Autonomous Attack Execution
During the competition, some red‑team members took automation a step further. David Cowen and Evan Anderson leaned heavily on Claude Code, issuing high‑level commands like “organize and execute elaborate attacks named Project Mayhem.” While the AI handled the low‑level probing and code generation, the humans occasionally left the suite for food, trusting the bots to continue their work autonomously.

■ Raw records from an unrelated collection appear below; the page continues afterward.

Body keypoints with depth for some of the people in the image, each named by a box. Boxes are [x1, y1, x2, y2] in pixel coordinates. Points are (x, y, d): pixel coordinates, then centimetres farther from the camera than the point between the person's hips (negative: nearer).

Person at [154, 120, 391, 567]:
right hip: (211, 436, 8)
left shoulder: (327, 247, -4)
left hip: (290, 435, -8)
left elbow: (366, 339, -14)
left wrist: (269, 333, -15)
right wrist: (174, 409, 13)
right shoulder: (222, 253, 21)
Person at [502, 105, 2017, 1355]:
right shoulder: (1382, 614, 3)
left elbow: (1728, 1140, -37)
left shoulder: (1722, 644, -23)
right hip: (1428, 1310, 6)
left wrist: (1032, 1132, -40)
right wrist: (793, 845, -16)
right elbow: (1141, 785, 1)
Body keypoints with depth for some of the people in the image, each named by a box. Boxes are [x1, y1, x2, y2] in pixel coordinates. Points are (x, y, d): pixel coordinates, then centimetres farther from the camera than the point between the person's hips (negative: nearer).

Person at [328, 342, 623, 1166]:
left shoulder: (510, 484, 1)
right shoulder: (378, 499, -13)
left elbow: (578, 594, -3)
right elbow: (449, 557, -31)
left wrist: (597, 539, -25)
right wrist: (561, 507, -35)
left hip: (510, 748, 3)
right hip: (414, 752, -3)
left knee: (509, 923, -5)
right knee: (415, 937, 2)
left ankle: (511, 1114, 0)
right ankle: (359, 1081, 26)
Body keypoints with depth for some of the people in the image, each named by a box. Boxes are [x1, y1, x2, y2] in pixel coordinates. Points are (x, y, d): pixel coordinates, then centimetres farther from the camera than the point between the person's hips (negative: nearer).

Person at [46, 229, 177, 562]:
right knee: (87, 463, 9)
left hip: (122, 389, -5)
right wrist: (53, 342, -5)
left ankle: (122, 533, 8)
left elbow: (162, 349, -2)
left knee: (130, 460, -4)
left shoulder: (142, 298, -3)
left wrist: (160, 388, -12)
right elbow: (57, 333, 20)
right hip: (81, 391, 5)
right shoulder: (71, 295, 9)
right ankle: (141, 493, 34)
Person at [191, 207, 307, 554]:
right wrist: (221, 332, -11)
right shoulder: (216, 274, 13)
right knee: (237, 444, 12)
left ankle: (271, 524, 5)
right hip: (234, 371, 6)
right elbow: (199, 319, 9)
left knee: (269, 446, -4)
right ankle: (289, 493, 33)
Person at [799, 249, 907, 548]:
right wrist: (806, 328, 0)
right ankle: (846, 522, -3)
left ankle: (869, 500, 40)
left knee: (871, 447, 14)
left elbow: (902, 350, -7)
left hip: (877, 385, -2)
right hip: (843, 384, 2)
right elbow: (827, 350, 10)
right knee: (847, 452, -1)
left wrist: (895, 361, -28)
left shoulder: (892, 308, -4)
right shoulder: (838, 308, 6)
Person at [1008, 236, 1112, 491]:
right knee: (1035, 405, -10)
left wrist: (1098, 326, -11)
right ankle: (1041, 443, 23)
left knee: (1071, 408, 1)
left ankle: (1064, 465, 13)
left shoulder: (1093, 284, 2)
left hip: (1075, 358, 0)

Hallucinations and Oversight
The AI’s autonomy sometimes produced misleading feedback. Anderson observed that the agents would “hallucinate” activity on the network, reporting actions that had not actually occurred. He stressed the necessity of verifying AI claims: “The A.I. thinks it has done a lot of things… you have to get it to show you that what it did actually exists.” This verification step kept the team from chasing false positives and ensured that efforts remained focused on genuine vulnerabilities.
AI Defense Team
The Anthropic‑sponsored AI blue team operated with minimal human intervention, fielding up to thirty‑two agents tasked with defending the network. Early in the contest, the bots languished at the bottom of the standings due to a network outage, but once connectivity was restored they began to hold their own. Cowen noted that the AI excelled at paying attention to many things simultaneously and never gave up, though it occasionally missed obvious defensive steps or became stuck in repetitive loops, requiring human correction.
Results and Outlook
At the competition’s close, the AI‑only defense team finished seventh out of eleven squads. The overall champion was Dakota State University, a perennial contender claiming its first title. Reflecting on the outcomes, Anderson maintained that AI is most effective as a tool wielded by experienced cybersecurity professionals who can provide strict, goal‑oriented instructions. Cowen expressed optimism that as models improve, AI will gain greater autonomous competence, but for now its value lies in augmenting human expertise rather than replacing it.